**WRITTEN TASK**
Copy out the lines in the material below, from the line containing "Un equipo de doce personas atiende" through the end of the material, keeping every character and line break the same.

(Saved data entries)
________________________

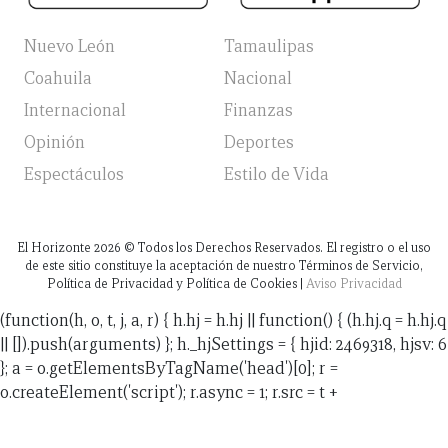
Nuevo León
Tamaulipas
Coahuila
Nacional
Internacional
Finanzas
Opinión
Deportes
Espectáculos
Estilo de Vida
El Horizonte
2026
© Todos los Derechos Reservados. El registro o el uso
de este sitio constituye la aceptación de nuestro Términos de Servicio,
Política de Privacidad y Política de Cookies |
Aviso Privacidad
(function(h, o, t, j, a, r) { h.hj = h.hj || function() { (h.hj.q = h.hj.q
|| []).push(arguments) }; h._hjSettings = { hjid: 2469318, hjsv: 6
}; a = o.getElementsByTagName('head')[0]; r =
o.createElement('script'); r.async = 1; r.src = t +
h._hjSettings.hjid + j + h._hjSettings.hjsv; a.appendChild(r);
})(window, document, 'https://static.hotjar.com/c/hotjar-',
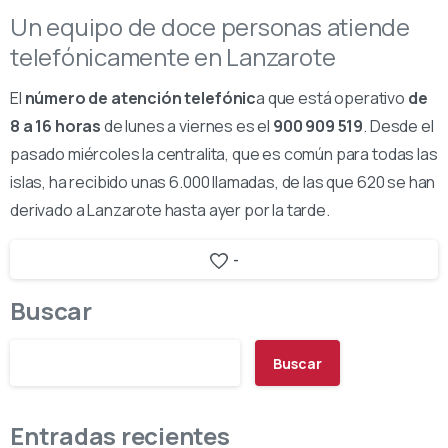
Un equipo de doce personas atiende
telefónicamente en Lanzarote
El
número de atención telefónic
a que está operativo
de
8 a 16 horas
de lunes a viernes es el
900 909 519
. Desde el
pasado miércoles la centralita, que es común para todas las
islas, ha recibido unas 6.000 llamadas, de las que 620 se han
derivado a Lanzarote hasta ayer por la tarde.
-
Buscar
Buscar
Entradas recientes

________________________

**SOLUTION FOR THIS EXERCISE**
Un equipo de doce personas atiende
telefónicamente en Lanzarote
El
número de atención telefónic
a que está operativo
de
8 a 16 horas
de lunes a viernes es el
900 909 519
. Desde el
pasado miércoles la centralita, que es común para todas las
islas, ha recibido unas 6.000 llamadas, de las que 620 se han
derivado a Lanzarote hasta ayer por la tarde.
-
Buscar
Buscar
Entradas recientes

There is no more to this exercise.